Project Led Learning-Homeschool Experience

project led learning

Project Led Learning

Project Led Learning, The first project on my daughter Sue's list is raising rabbits. She has been waiting some years for this chance to leverage into reality her desire to have some rabbits. "It's school, Dad!"So how can I make raising rabbits into an educational project that is fun, successful, and a learning experience? First, she must learn a fair bit about caring for rabbits, and we must adequately prepare the rabbit's home before we buy them.

Project Led Learning Purchasing Rabbits

So, I type "raising rabbits" into Google. All kinds of good stuff appear. She will study these and take notes in her "Rabbit Project" journal. I will get a book or two for her. I type "raising rabbits" into Amazon and see several good ones.I will show her where we will build the rabbit hutches and how I intend the general layout to be. She will then design the rabbit hutch. I will help her and make necessary adjustments, but she must research it out herself. She will figure all the materials she needs and their cost.

Project Led Learning Construction

My daughter will then build the rabbit's home. I will assist her as needed, but it is her project. She will study and take notes on rabbit feeding and rabbit problems and all the things that can go wrong with rabbits.
Finally, when everything is ready, we will buy 2-3 rabbits. Because of my interests, I will suggest an unusual breed of rabbit. Sue will communicate with the owners to know what to expect. She may even join that rabbit breed association.

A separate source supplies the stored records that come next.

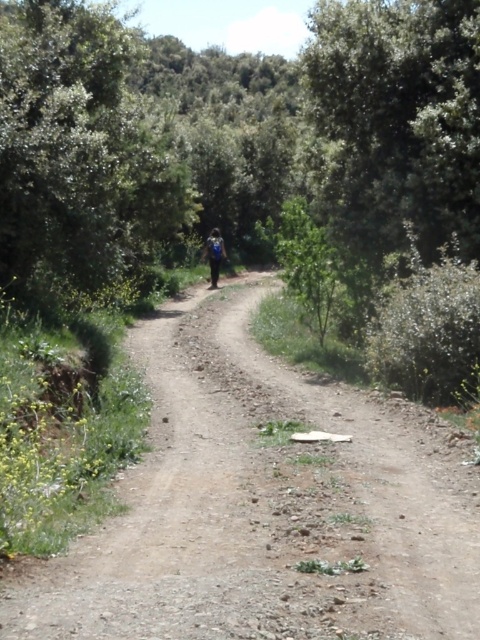
Question: Observing the image, what is the correct spatial positioning of dirt road at center in reference to green leafy tree at upper left?

Choices:
 (A) left
 (B) right

Answer: (B)

Question: Which point appears closest to the camera in this image?

Choices:
 (A) (159, 147)
 (B) (335, 604)

Answer: (B)

Question: Can you confirm if dirt road at center is thinner than green leafy tree at upper left?

Choices:
 (A) no
 (B) yes

Answer: (B)

Question: Can you confirm if dirt road at center is bigger than green leafy tree at upper left?

Choices:
 (A) yes
 (B) no

Answer: (B)

Question: Which point is farther from the camera taking this photo?

Choices:
 (A) (124, 620)
 (B) (78, 214)

Answer: (B)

Project Led Learning Equipment

We will buy all the equipment and tools she needs to care for the rabbits, and she will learn how to use them.
When the rabbits come, she is committed. They are her responsibility, and application to the task lies on her shoulders. Once they are in that cage, she cannot "discover" that she doesn't want to take care of them.
While she is doing each of these tasks, she will be recording her time on assignment in a journal. She will be taking notes. She will keep a running record of her observations and how each rabbit fares.
Because she is also doing a project on learning to sketch and a plan on writing short stories, she will study Beatrix Potter's rendition of rabbits into some of the most beloved artwork of all time. This bit of research applies to all three of these projects.

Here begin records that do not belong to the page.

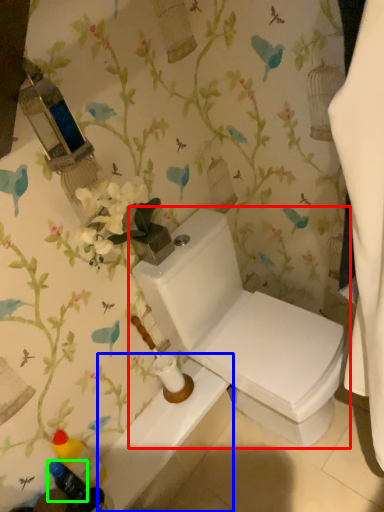
Question: Which object is positioned closest to toilet (highlighted by a red box)? Select from bath (highlighted by a blue box) and toiletry (highlighted by a green box).

Choices:
 (A) bath
 (B) toiletry

Answer: (A)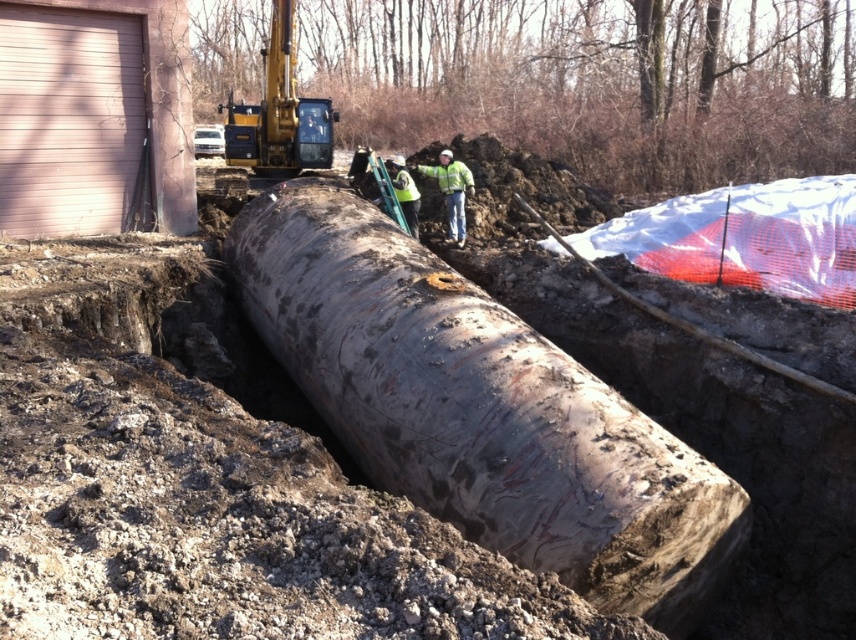
Does point (440, 387) come behind point (395, 163)?

No, it is in front of (395, 163).

Between rusty metallic water pipe at center and green reflective vest at center, which one is positioned lower?

Positioned lower is rusty metallic water pipe at center.

Who is more distant from viewer, (560, 480) or (389, 173)?

The point (389, 173) is more distant.

Locate an element on the screen. This screenshot has height=640, width=856. rusty metallic water pipe at center is located at coordinates (480, 410).

Can you confirm if yellow metallic excavator at upper center is positioned above high visibility yellow jacket at center?

Answer: Indeed, yellow metallic excavator at upper center is positioned over high visibility yellow jacket at center.

Measure the distance between yellow metallic excavator at upper center and camera.

They are 14.68 meters apart.

Where is `yellow metallic excavator at upper center`? The width and height of the screenshot is (856, 640). yellow metallic excavator at upper center is located at coordinates (278, 113).

Does high visibility yellow jacket at center have a lesser width compared to green reflective vest at center?

Yes, high visibility yellow jacket at center is thinner than green reflective vest at center.

Measure the distance from high visibility yellow jacket at center to green reflective vest at center.

3.54 feet

The image size is (856, 640). Identify the location of high visibility yellow jacket at center. (450, 192).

Project Led Learning Reading Material

She will read Watership Down by Richard Adams. And, we will get a book on the genetic study of rabbits in the wild.
So, besides the joy of caring for and interacting with the rabbits themselves, my daughter is reading and writing about rabbits. She is learning practical research for present needs. She is designing and figuring amounts and costs. She is learning about rabbits in history and their natural habitat. She is studying the anatomy and diseases of rabbits and making them better when they are sick. She is investigating rabbits in art. She is operating the tools and equipment needed to care for the rabbits, and she has the continual discipline of caring for those rabbits every single day. No shirking allowed.

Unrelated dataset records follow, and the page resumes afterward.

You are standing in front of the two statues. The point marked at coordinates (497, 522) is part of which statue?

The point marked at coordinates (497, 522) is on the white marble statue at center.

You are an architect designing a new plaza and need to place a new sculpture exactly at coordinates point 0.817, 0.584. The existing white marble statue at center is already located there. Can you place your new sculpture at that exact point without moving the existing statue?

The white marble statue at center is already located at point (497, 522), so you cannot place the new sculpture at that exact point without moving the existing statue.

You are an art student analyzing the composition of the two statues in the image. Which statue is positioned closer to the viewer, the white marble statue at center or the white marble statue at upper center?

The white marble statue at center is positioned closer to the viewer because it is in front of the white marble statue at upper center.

Project Led Learning Summary

At the end of a year, she will pull everything together into a photo album of her rabbit project and publish it on the Internet. She will also have her hard copy, which, I suspect, she will keep for many years. This does sound almost like a college course, but I will scale all of this down to the level of a twelve-year-old. All told, she will journal somewhere around 100 hours of total time into this project. It is one that will continue through all twelve months of the year.  And if the rabbits produce little ones and they grow up strong and healthy, she may even be able to sell them to some other homeschool child, starting a rabbit raising project. And see a return on the money invested.